Wed Mar 4 14:16:47 UTC 2020

Dear all,

I've compiled a release candidate for SoftHSM 2.6.0 (RC1).  I'd
like to known any issues that are blocking promoting this to
a proper release.

SoftHSM 2.6.0 is a continuation of the 2.5.x branch, and when
released willreplace the 2.5 branch for any patches for bug
fixes, discontinuing support for that branch.  Since this is
a continuation of the development containing mostly fixes
and improvements.

However one thing to be aware of is the switch to Botan version 2.
SoftHSM is build with either a back-end of OpenSSL or Botan and
cannot support both at the same time and Botan 1 was declared end
of life some time ago, so a switch to Botan 2 was really needed.
Windows build are only partial supported at this time.

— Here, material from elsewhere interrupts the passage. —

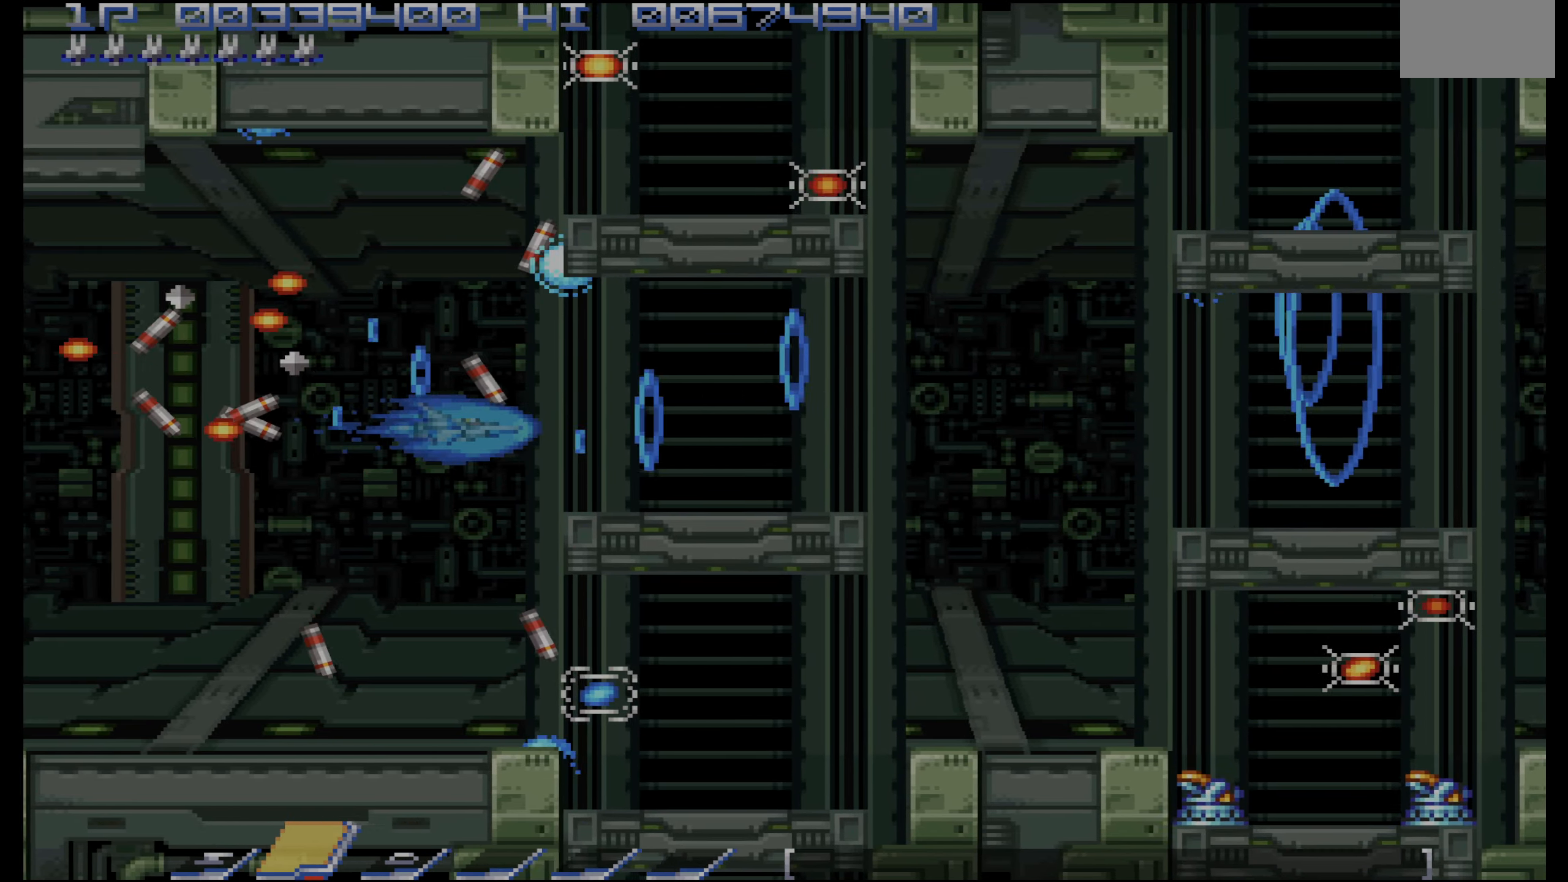
{"buttons": ["CROSS", "DPAD_RIGHT"], "events": [[33, "DPAD_LEFT", "down"], [133, "DPAD_UP", "up"], [233, "DPAD_LEFT", "up"], [250, "DPAD_UP", "down"], [466, "DPAD_RIGHT", "down"], [466, "DPAD_UP", "up"]]}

No migration, configuration changes or path changes are necessary
and the build configuration should not need changing.

Download:
* https://dist.opendnssec.org/source/testing/softhsm-2.6.0rc1.tar.gz
* https://dist.opendnssec.org/source/testing/softhsm-2.6.0rc1.tar.gz.sig
* Checksum
SHA256: 30f666f6ba59a345af9f97b0efc4d81e1576d72131c2be7df9564c38a8ace0ba

\Berry

* Issue #493: Upgrade to Botan 2.
* Issue #530: Update appveyor build.
* Issue #438: Detect crypto algorithms by default.
  (Patch from Alon Bar-Lev)
* Issue #455: Provide a new configuration option to allow enabling and
  disabling various mechanisms (slots.mechanisms in the softhsm2.conf).
  (Thanks to Jakub Jelen)
* Issue #479: Increase SQLite busy timeout from 15 seconds to 3 minutes.
  (Patch from Jan Luebbe)
* Issue #513: Add configuration option to reset state on fork closing all
  sessions rather than keeping all sessions open in duplicate process.
  (Thanks to Anderson Toshiyuki Sasaki)
* Issue #500: C_WaitForSlotEvent implementation.
  (Patch from massey101)
* Issue #445: Add wrap support with CKM_AES_CBC.

Bugfixes:
* Issue #418: Set fields to NULL to avoid double free.
  (Patch from Brian J Murray)
* Issue #423: ENGINE_load_rdrand is not supported with older openssl.
  (Patch from Alon Bar-Lev)
* Issue #429: Updated prerequisite to build from repository.
  (Patch from Dharmesh Khandelwal)
* Issue #434: Fix build issues with CMake.
  (Patch from Peter Wu)
* Issue #435: Fix botan build without EDDSA.
  (Patch from Peter Wu)
* Issue #442: Release resources from OSSLEVPSymmetricAlgorithm.
  (Patch from Petr Menšík)
* Issue #449/#502: Do not copy zero sized buffer avoid null pointer
reference.
  (Patch from space88man)
* Issue #464: Race condition with multiple threads closing last session and
  opening a newer sessions.
  (Patch from Takarth)
* Issue #452: Fixes to automake build fir undefined macros.
* Issue #462: User PIN count wrongly calculated.
  (Patch from Ondřej Hlavatý)
* Issue #516: Fix memory leak in OSSLCryptoFactory.
  (Patch from Anderson Sasaki)
* Issue #494: Allow null pointers as arguments when count is zero.
  (Patch from Yunjong Jeong)
* Issue #518: Sporadic problem in closing sessions because of lookup of
  object without prior locking.
* Issue #506: Check key type for C_EncryptInit and C_DecryptInit.
  (Patch from Yunjong Jeong)
* Issue #526: Adjust EDDSA code to return valid EC_PARAMS.
  (Patch from Jakub Jelen)
* Issue #452: Autogen failure on undefined macro AC_MSG_ERROR.
* Issue #527: Fixed some build errors for GCC 10.
* Issue #470: Null pointer arguments validation for C_EncryptFinal, etc.